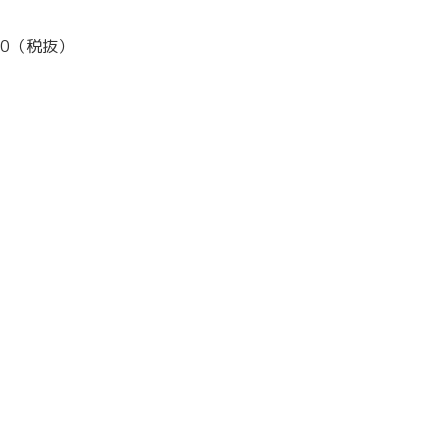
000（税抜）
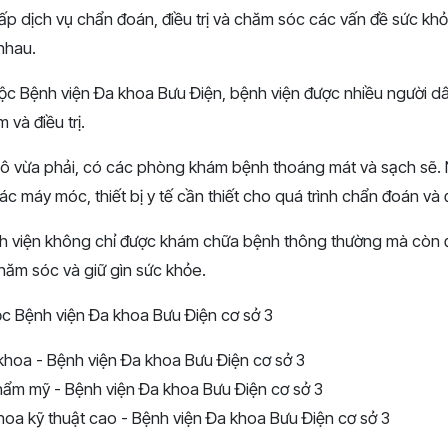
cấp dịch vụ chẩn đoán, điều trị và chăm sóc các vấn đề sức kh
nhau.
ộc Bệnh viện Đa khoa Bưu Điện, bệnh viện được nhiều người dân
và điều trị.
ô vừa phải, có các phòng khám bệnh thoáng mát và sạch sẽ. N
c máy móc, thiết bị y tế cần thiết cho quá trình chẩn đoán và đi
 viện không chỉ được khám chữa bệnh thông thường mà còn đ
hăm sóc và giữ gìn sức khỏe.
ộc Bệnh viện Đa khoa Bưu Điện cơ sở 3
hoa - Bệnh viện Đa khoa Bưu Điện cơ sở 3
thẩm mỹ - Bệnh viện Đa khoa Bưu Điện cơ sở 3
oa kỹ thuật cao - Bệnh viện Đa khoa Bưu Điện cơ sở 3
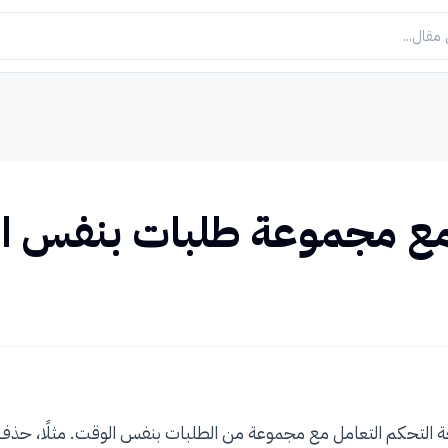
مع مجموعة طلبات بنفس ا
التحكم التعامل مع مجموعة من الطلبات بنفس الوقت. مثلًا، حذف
__________
**Requirement:**
A bare number is the whole answer: the tally of lines in the listing above that include "chẩn".

**Response to the exercise:**
2